[Source records Boundary: Start]

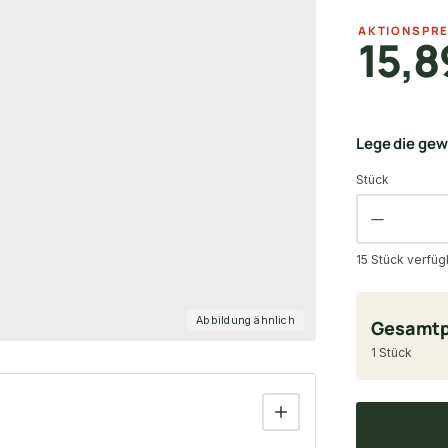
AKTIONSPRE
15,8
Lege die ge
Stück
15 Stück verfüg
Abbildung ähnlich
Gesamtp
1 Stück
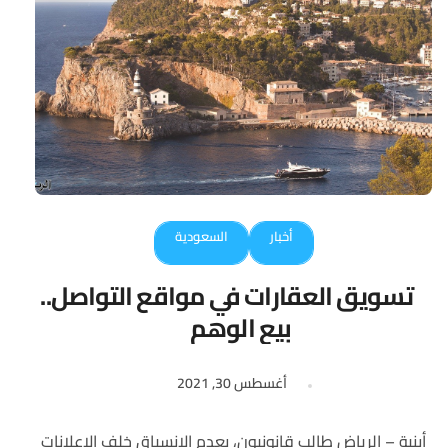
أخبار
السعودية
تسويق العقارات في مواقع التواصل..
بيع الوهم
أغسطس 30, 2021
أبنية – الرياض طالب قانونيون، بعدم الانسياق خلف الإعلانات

[Source records Boundary: End]
[Source records Boundary: Start]

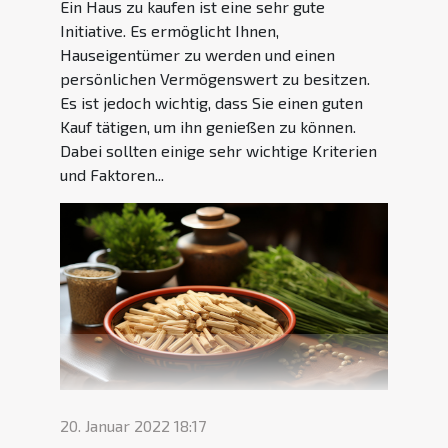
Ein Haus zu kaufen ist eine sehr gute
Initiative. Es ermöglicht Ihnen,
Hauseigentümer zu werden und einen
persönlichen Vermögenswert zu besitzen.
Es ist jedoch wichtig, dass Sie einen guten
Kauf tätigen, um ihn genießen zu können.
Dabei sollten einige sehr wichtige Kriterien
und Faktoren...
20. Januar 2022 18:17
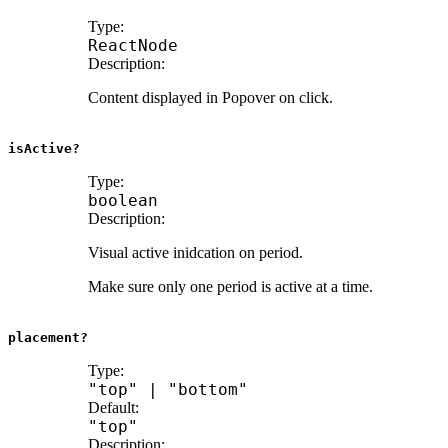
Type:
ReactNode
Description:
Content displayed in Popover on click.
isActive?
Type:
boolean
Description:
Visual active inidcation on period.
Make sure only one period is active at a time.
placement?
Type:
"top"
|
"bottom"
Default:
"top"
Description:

[Source records Boundary: End]

# To-do item
Which lines in the records above contain the string "period"? Copy them.

# Response below
Visual active inidcation on period.
Make sure only one period is active at a time.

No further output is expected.